King of Sapadalaksha
- Reign: c. 998–1012 CE
- Predecessor: Vigraharaja II
- Successor: Govindaraja III
- Dynasty: Chahamanas of Shakambhari
- Father: Simharaja

= Durlabharaja II =

Durlabharaja II (r. c. 998–1012 CE) was an Indian king belonging to the Shakambhari Chahamana dynasty. He ruled the Sapadalaksha country, which included parts of present-day Rajasthan in north-western India.

Durlabha-raja was a son of the Chahamana king Simharaja. He succeeded his brother Vigraharaja II on the Chahamana throne. The Harsha inscription of Vigraharaja compares the two brothers to Rama-Lakshmana and Krishna-Balarama. He had two other brothers, named Chandraraja and Govindaraja (not to be confused with the Chahamana kings bearing same names).

Two 999 CE inscriptions from Durlabha's reigns have been discovered at Kinsariya (Parbatsar tehsil) and Sakrai in Rajasthan. According to the Sakrai inscription, he assumed the title Maharajadhiraja ("king of kings"). The Kinsariya inscription states that he was known as Durllanghya-Meru, which implies that his enemies obeyed his orders. The inscription also states that he conquered the Asosittana or Rasoshittana mandala. Historian R. B. Singh speculates that this might be present-day Rohtak district, which Durlabha probably captured from a Tomara king.
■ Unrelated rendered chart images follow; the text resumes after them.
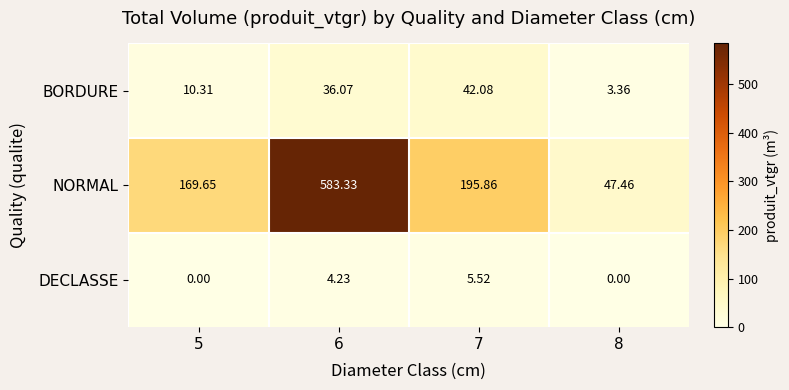

List the series in order of their peak value, highest first.

NORMAL, BORDURE, DECLASSE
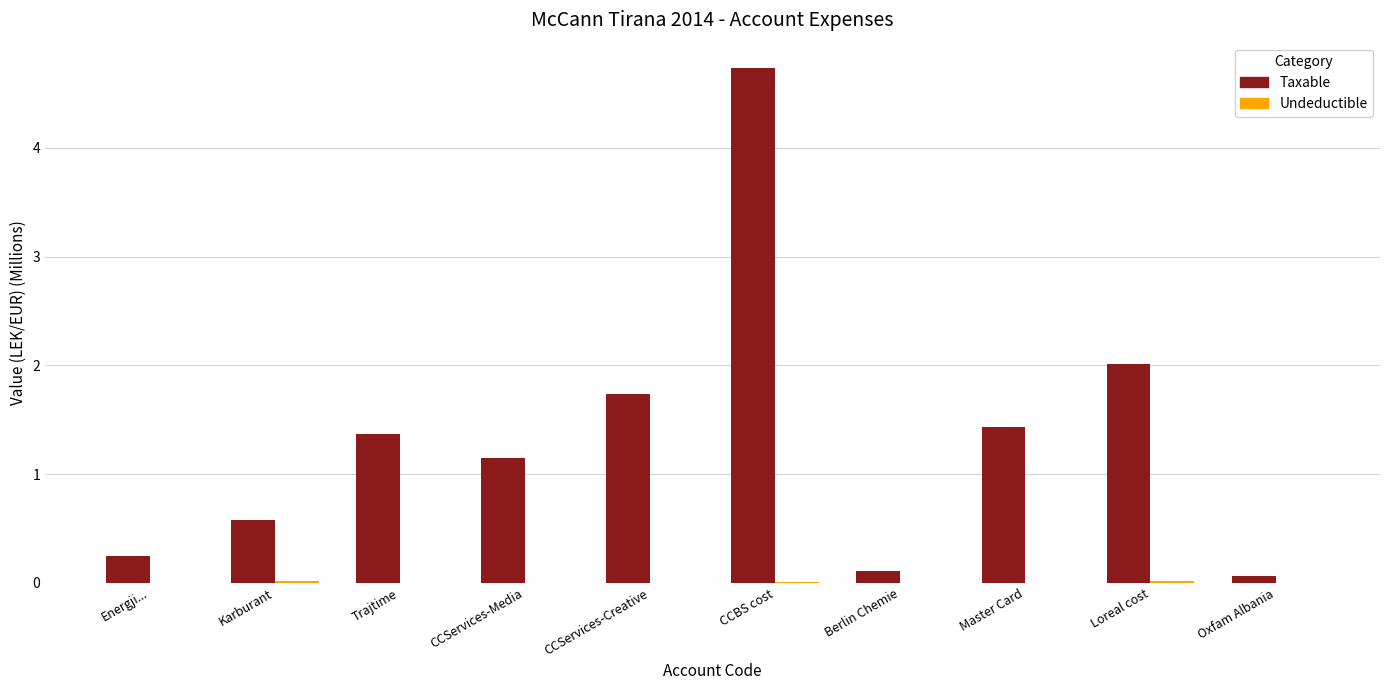

The value of Taxable at Trajtime is 0.7. True or false?

False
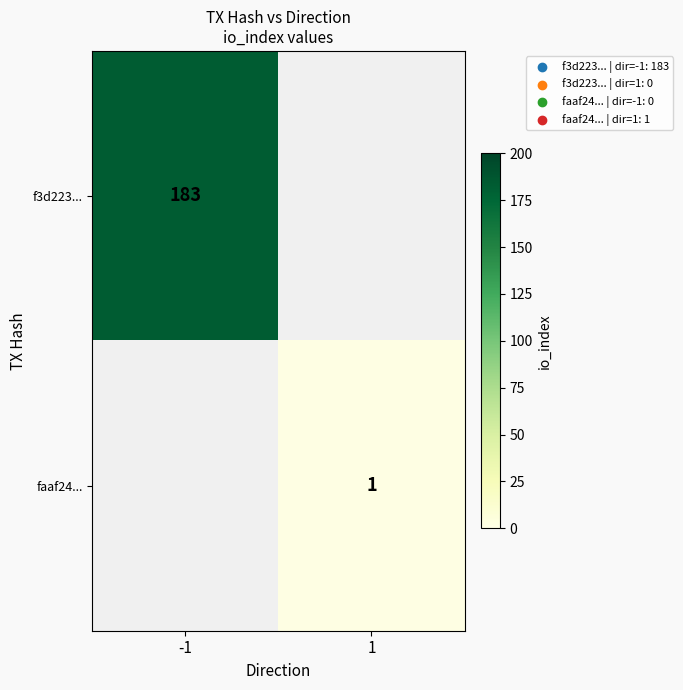

The value of f3d223... at -1 is 183. True or false?

True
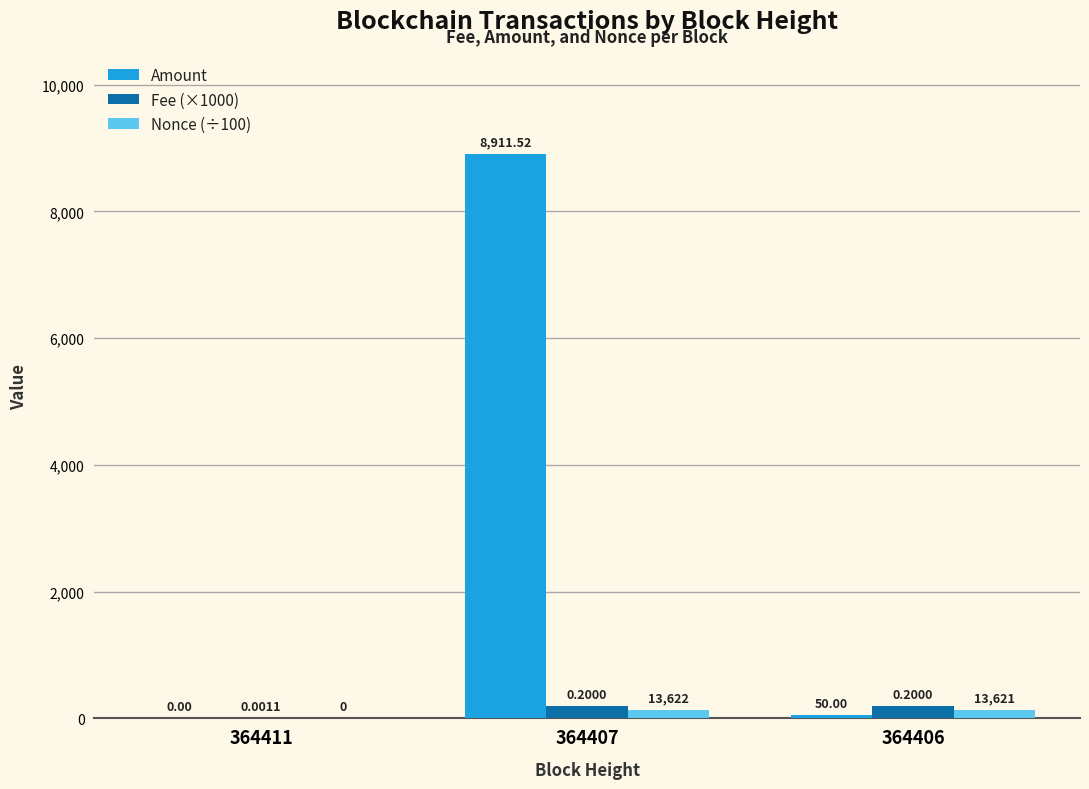

At which label does Nonce (÷100) reach its peak?

364407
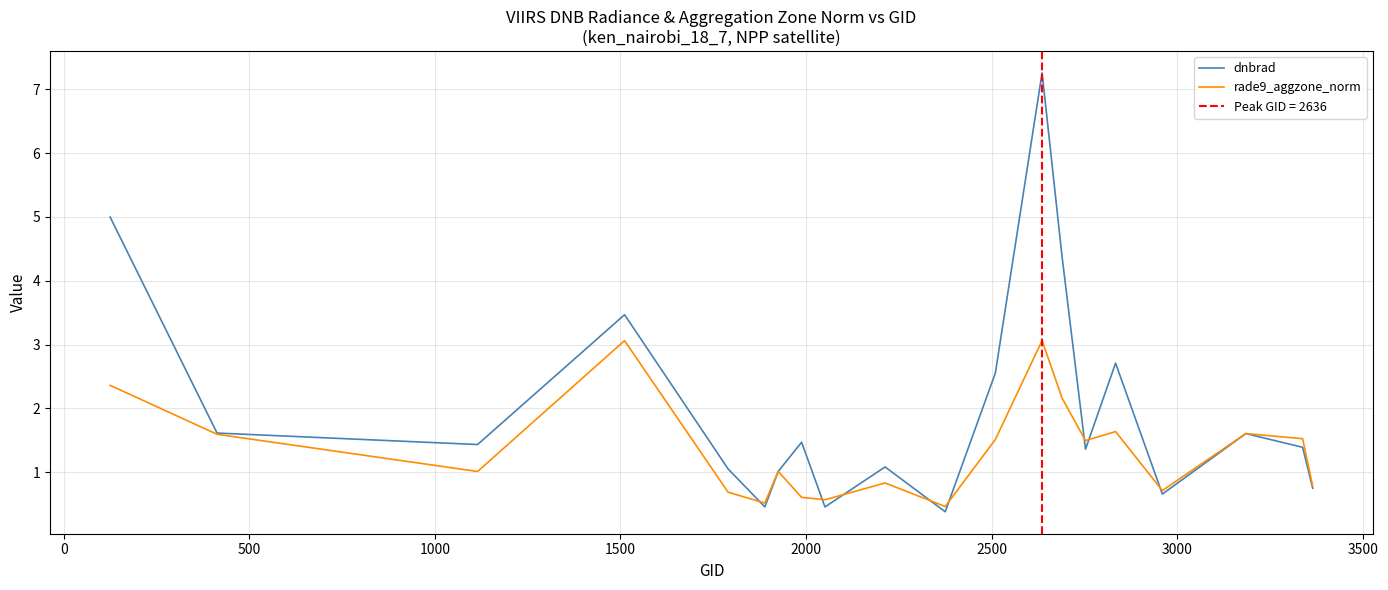

What is the lowest value of the rade9_aggzone_norm series?

0.5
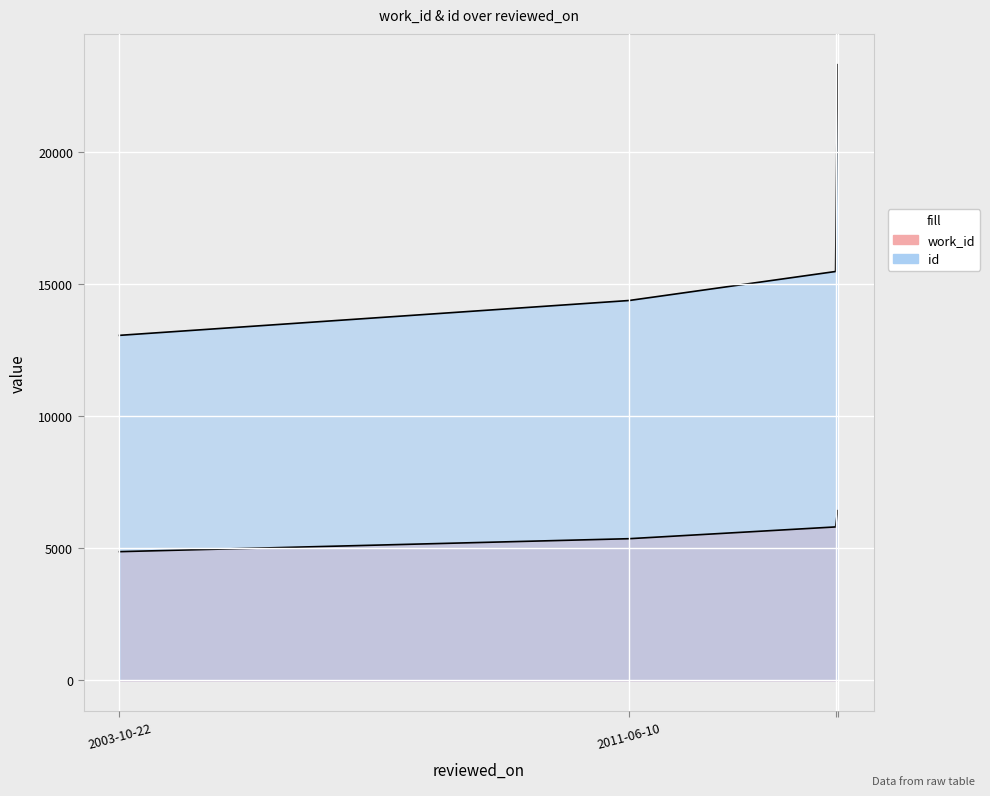

Count the id values in the range 14388 to 23320.

3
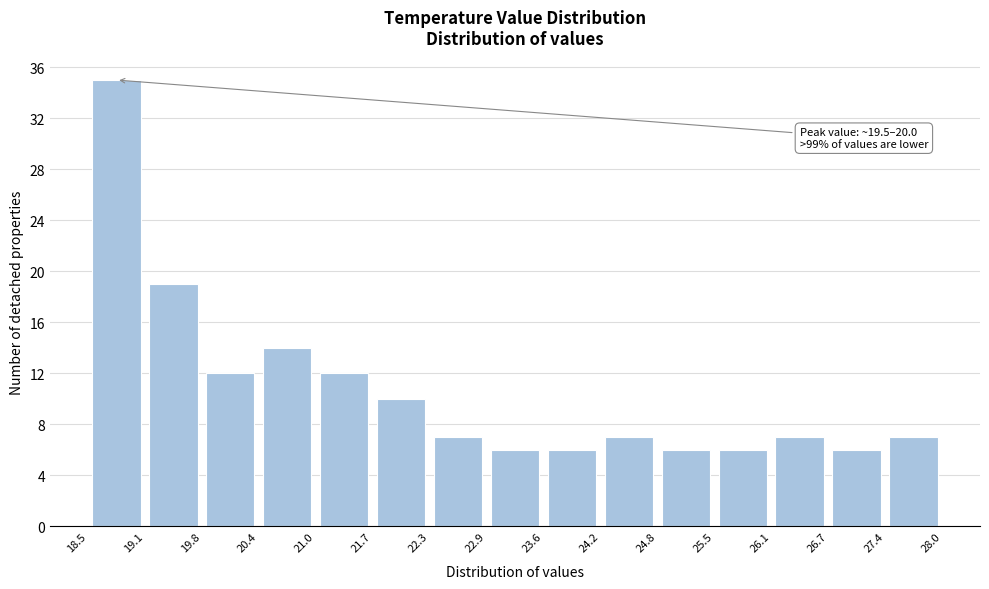

Which range on the x-axis has the tallest bar?

18.5 to 19.1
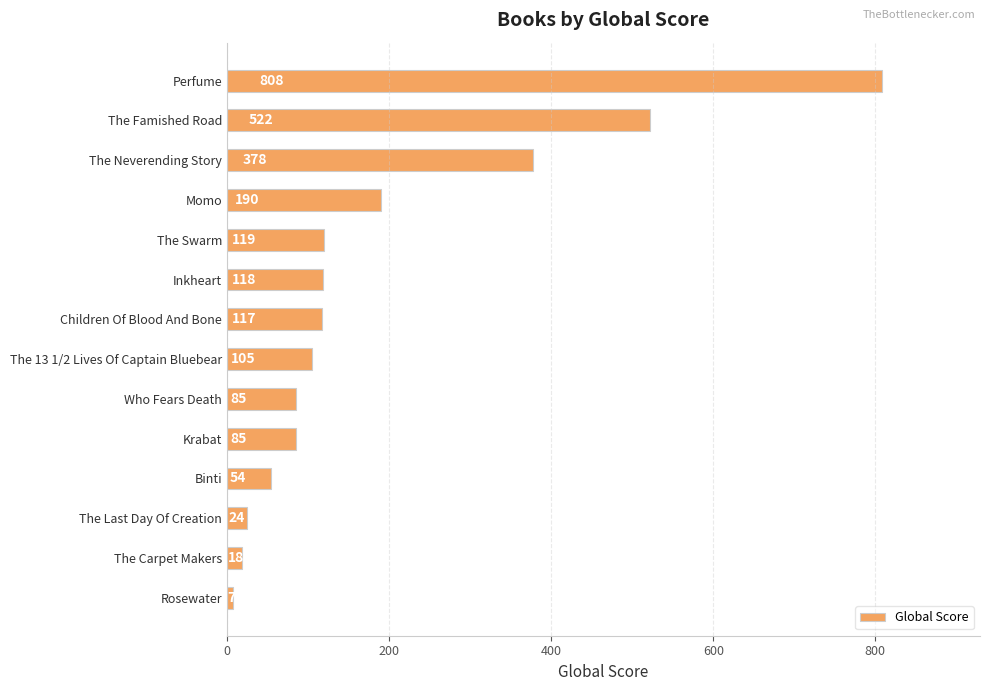

What is the maximum value shown in the chart?

808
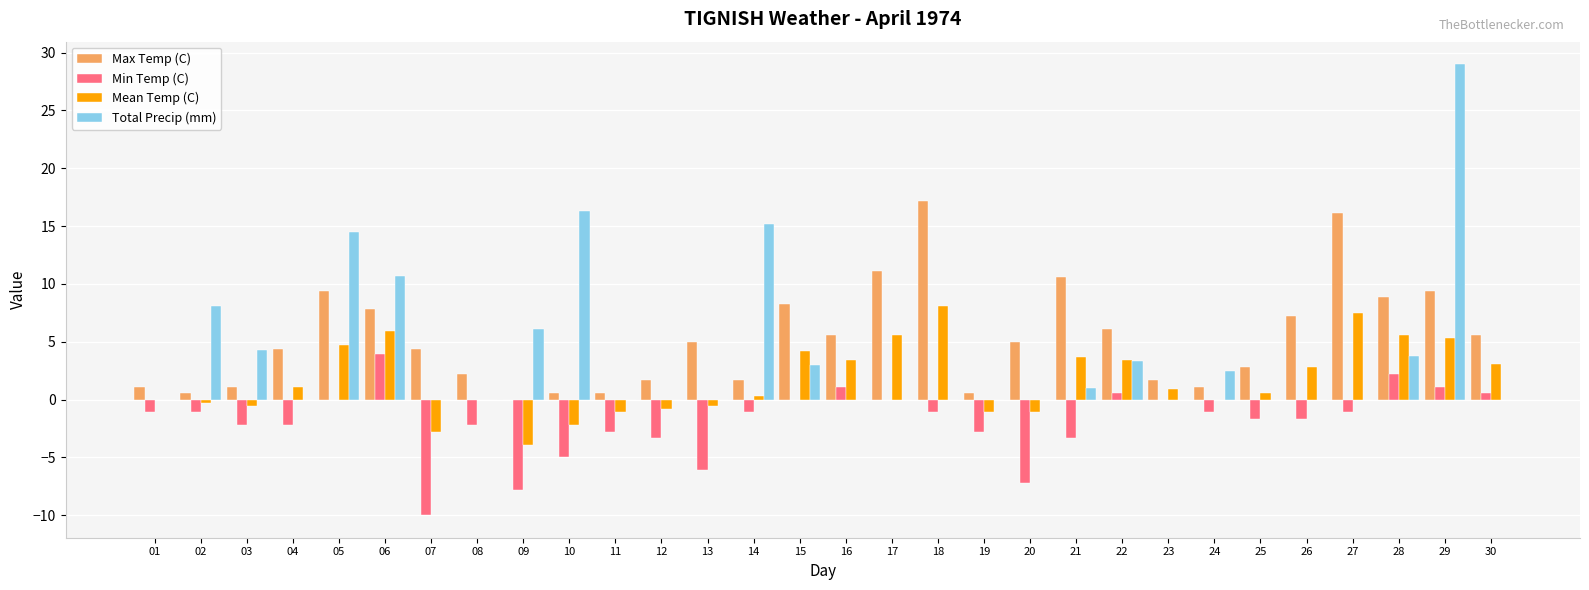

What is the average value of the Min Temp (C) series?

-1.8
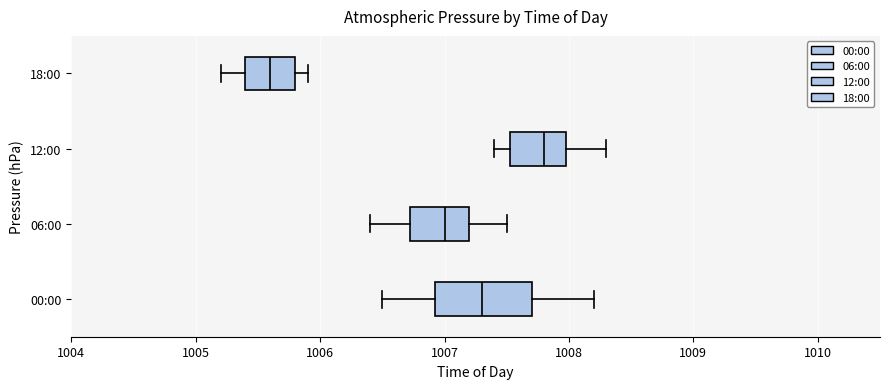

Reading bottom to top, read every box against the x-axis: the position of its median line, the range the box covers, and the ends of its whiskers. The values are not printed on the chart, so give them approximately, as read against the axis.

00:00: median 1007.3, box 1006.9 to 1007.7, whiskers 1006.5 to 1008.2
06:00: median 1007.0, box 1006.7 to 1007.2, whiskers 1006.4 to 1007.5
12:00: median 1007.8, box 1007.5 to 1008.0, whiskers 1007.4 to 1008.3
18:00: median 1005.6, box 1005.4 to 1005.8, whiskers 1005.2 to 1005.9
Durlabha also finds a mention in a 996 CE inscription of Dhavala, a chief of the Hastikundi Rashtrakuta branch. According to this inscription, Dhavala came to aid of a king named Mahendra, who had been overpowered by Durlabha. This Mahendra can be identified with the contemporary Naddula Chahamana king, who was a feudatory of Durlabha's rivals, the Chaulukyas. The inscription states that Dhavala used both diplomacy and force to relieve Mahendra. According to D. R. Bhandarkar, the Durlabharaja mentioned in Dhavala's inscription was a different king: the Durlabharaja Chaulukya.

The early medieval Muslim historians state that the ruler of Ajmer joined a confederacy of Hindu kings to support Anandapala against Mahmud of Ghazni in 1008 CE. R. B. Singh identifies this ruler as Durlabharaja. The confederacy failed to stop Mahmud from repeatedly plundering the Hindu territories.

Among Durlabha's subordinates, a minister named Madhava and a feudatory named Dadhichika Chachcha are known. He was succeeded by his brother Govindaraja III.